Dataset extract:
──────

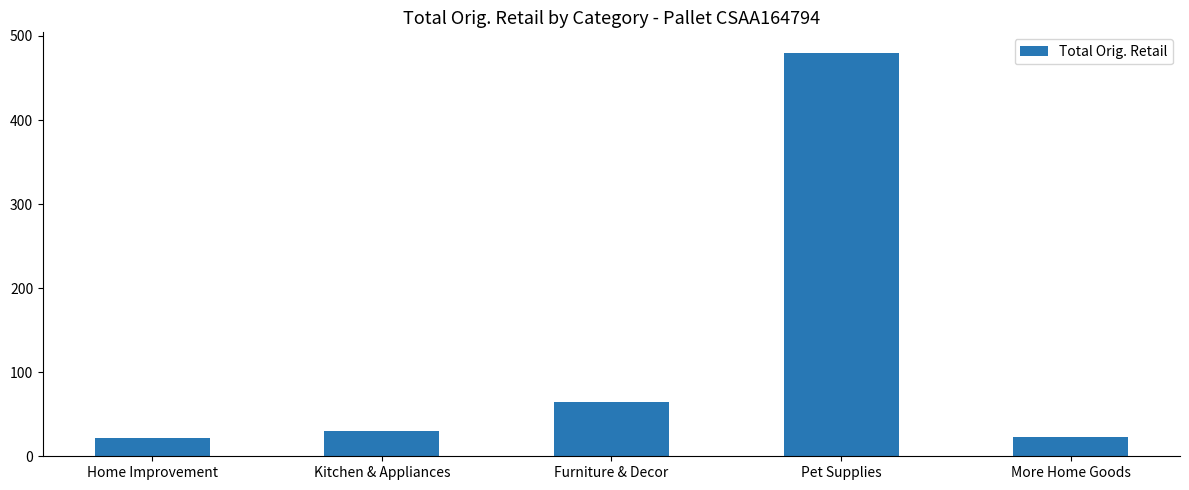

What is the smallest value displayed?

21.2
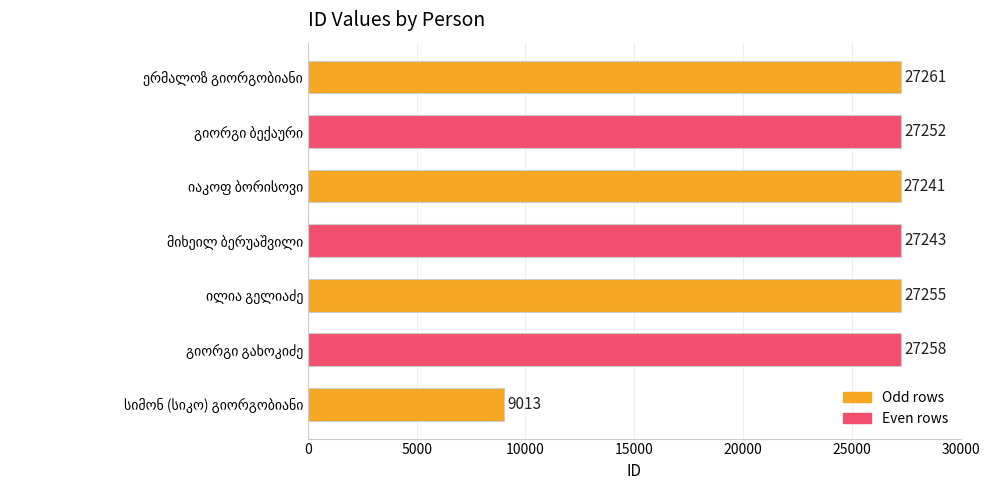

What is the greatest value displayed?

27261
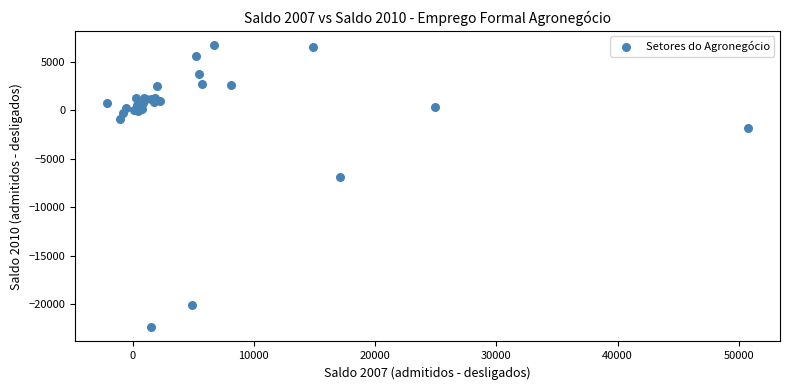

What Y value in the scatter plot is closest to -7836?

-6887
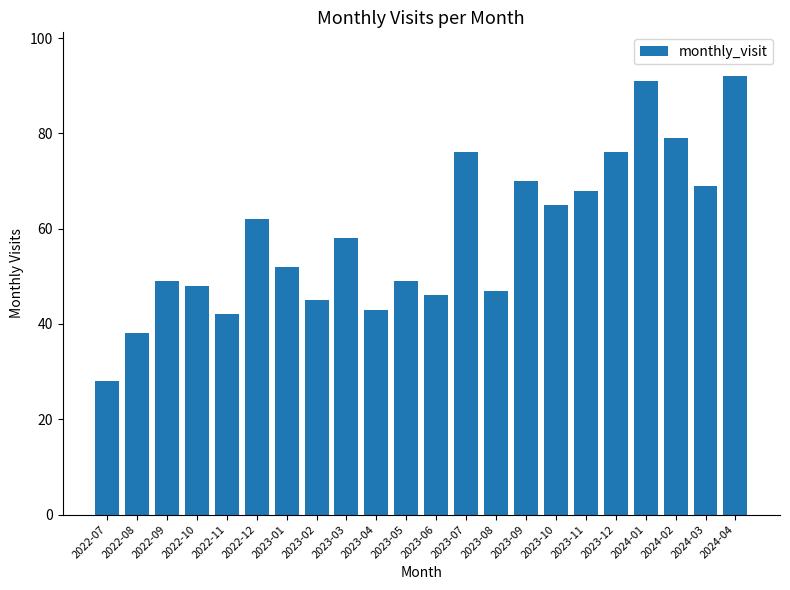

What position from the left is 2023-10?

16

──────

What you will do: Reproduce the listing above verbatim, line for line, and leave out the pictures.

Written reply:
What is the smallest value displayed?

21.2

What is the greatest value displayed?

27261

What Y value in the scatter plot is closest to -7836?

-6887

What position from the left is 2023-10?

16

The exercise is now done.